LIPA will also take reasonable steps to ensure that any personal data that is found to be inaccurate, incomplete, or out of date is rectified without delay. If an individual believes that their personal data held by LIPA is inaccurate, incomplete, or out of date, they should contact the Data Protection Officer using the contact details provided above.

LIPA will regularly review the personal data that it holds and will take appropriate action to rectify any inaccuracies or update any out-of-date information.

Data Security 

LIPA is committed to ensuring the security of personal data and has implemented appropriate technical and organisational measures to prevent unauthorised access, disclosure or destruction of personal data. LIPA will ensure that personal data is processed securely, including through the use of encryption, access controls, and regular security testing and monitoring.

Data Retention

LIPA will only keep personal data for as long as necessary to fulfil the purposes for which it was collected, and in accordance with any legal, regulatory or contractual obligations. LIPA will regularly review the personal data that it holds and will securely dispose of personal data that is no longer required.

Data Subject Rights

LIPA will respect and uphold the rights of individuals under the GDPR and the DPA, including the right to:

  • Access their personal data;
  • Have their personal data corrected if it is inaccurate or incomplete;
  • Have their personal data erased (in certain circumstances);
  • Object to the processing of their personal data (in certain circumstances);
  • Restrict the processing of their personal data (in certain circumstances); and
  • Data portability (in certain circumstances).

Complaints

If you have any concerns about how LIPA is handling your personal data or if you wish to make a complaint, please contact the Data Protection Officer using the contact details provided above.

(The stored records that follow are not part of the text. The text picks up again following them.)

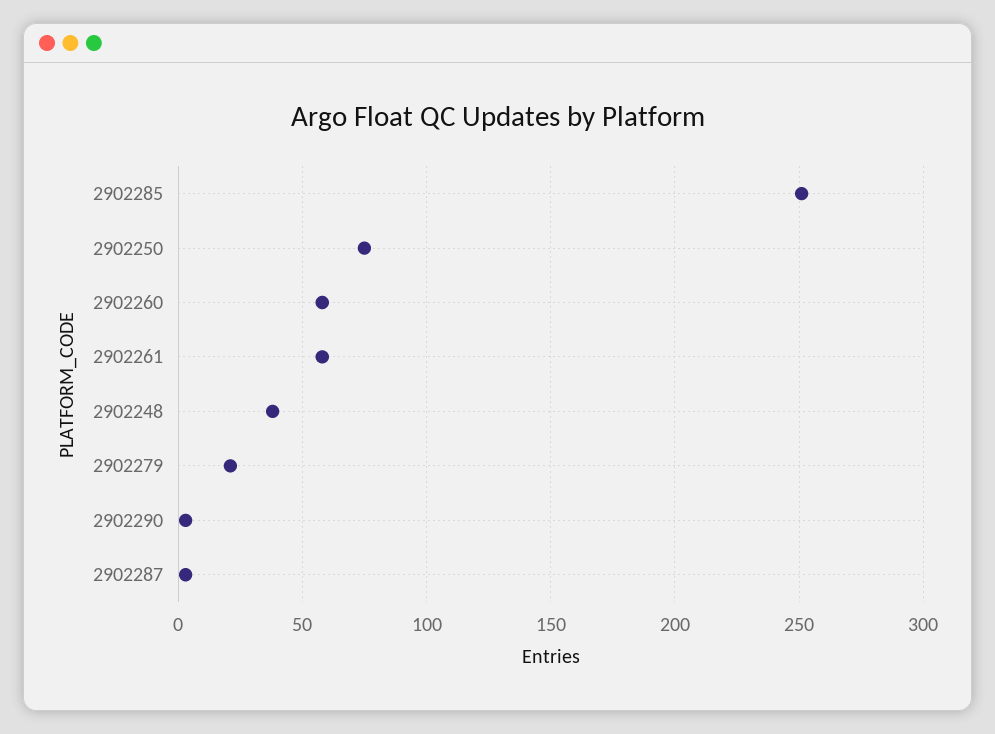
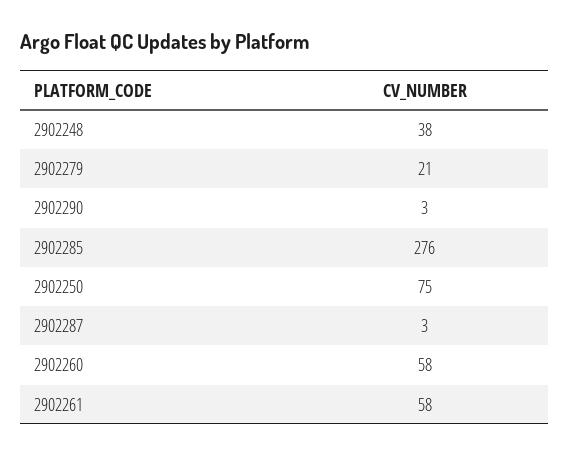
  {
-   "2902285": 250,
+   "2902285": 276,
    "2902250": 75,
    "2902260": 58,
    "2902261": 58,
    "2902248": 38,
    "2902279": 21,
    "2902290": 3,
    "2902287": 3
  }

LIPA will investigate any complaints that it receives and will take appropriate action to address any concerns raised. If you are not satisfied with the response that you receive from LIPA, you have the right to lodge a complaint with the Information Commissioner’s Office (ICO) by visiting their website at https://ico.org.uk/.

Review and Monitoring

This policy will be reviewed periodically to ensure that it remains up to date and effective. LIPA will monitor the implementation of this policy to ensure that it is being followed and that any necessary changes are made.